We’ve already had movies based on board games, toys, comic books, and video games, so it only stands to reason a movie based on a smartphone app wouldn’t be far behind. So how do you make a movie from a game that involves catapulting birds into buildings and pigs? I’m not sure, and apparently the filmmakers of The Angry Birds Movie didn’t know either. The concept may be perfect fodder for an animated short, but an hour-and-a-half-long film proves to be a mighty stretch.
The film starts out as a sort of morality tale, as Red (Jason Sudeikis) is presented as Bird Island’s resident pariah, with no concern for anyone but himself. Not only does he ruin a young bird’s birthday party, he also takes great delight in (literally) rubbing it in the grown-ups’ faces. Then, within minutes, poor Red is revealed to be target of incessant bullying– both for being an orphan and for having abnormally gargantuan eyebrows. So is he a jerk or a victim? No idea, and it’s not worth dwelling on, because that whole concept is abandoned once he gets sentenced to anger management classes.
There he meets Chuck (Josh Gad) and Bomb (Danny McBride), along with counselor Matilda (Maya Rudolph). But does Red learn anything? Does he reform and become Bird Island’s model citizen? No idea, and it’s not worth dwelling on, because that whole concept is abandoned once a shipful of pigs rolls up on the beach.

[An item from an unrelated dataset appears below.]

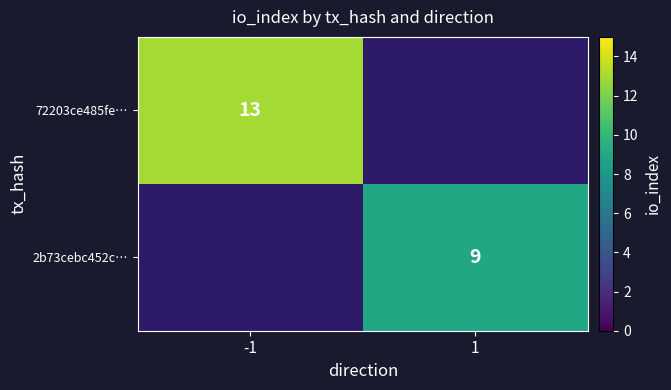

The value of 72203ce485fe… at -1 is 13. True or false?

True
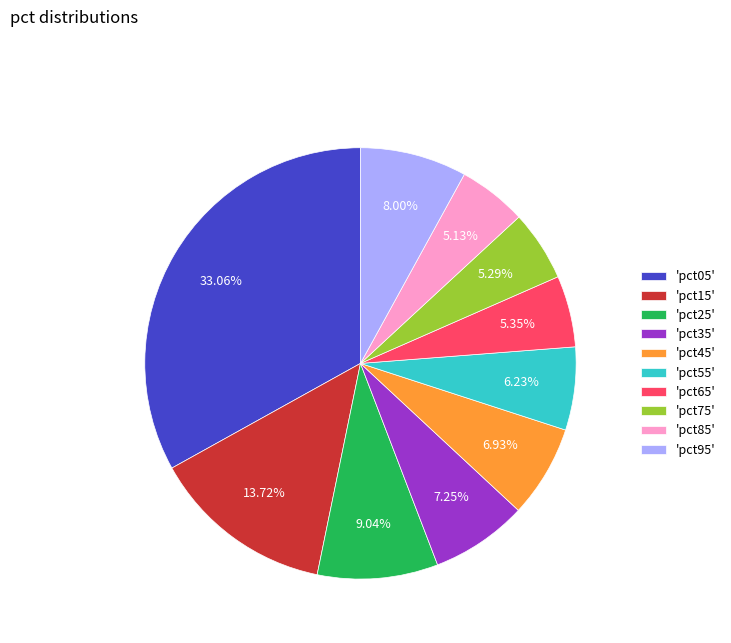

Does 'pct85' represent more than half of the total?

No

So on and so on we go, with The Angry Birds Movie becoming perhaps one of the most random films in recent memory. Screenwriter Jon Vitti (Alvin and the Chipmunks: The Squeakquel) seems content to just throw anything at the wall and just see what sticks– whether it’s a beer-bellied eagle urinating in a lake, a pig-filled trampoline party, or a big fluffy bird who stands in the town square looking for hugs. None of it really does stick, though– instead coming off as just a scattered assortment of odd bits.
Eventually (after a solid hour) the movie finally gets to the actual catapulting-birds-into-pigs part (and it’s a pretty fun sequence), but by that point, any hope of a coherent story had long since been jettisoned. And the soundtrack is just as nutty, too, with music from such disparate acts as Black Sabbath, Blake Shelton, and Tone Loc, and that’s just for starters. Whiplash much?
I’ll give first-time directors Clay Kaytis and Fergal Reilly some credit. They keep things moving, and there’s some pretty snazzy eye candy to be seen along the way, but they (like Vitti) seem to be doing everything they can to cater to anyone with an attention span of less than a half-second.
…which, I suppose, is most children. So apparently The Angry Birds Movie is the best thing ever, as long as you’re not old enough to wonder what the heck is going on.
Worth the 3D glasses?
While there are some 3D-worthy moments, particularly toward the end, as birds are chucked through the air to wreak havoc and destruction, there’s not enough to merit the added weight on the bridge of your nose.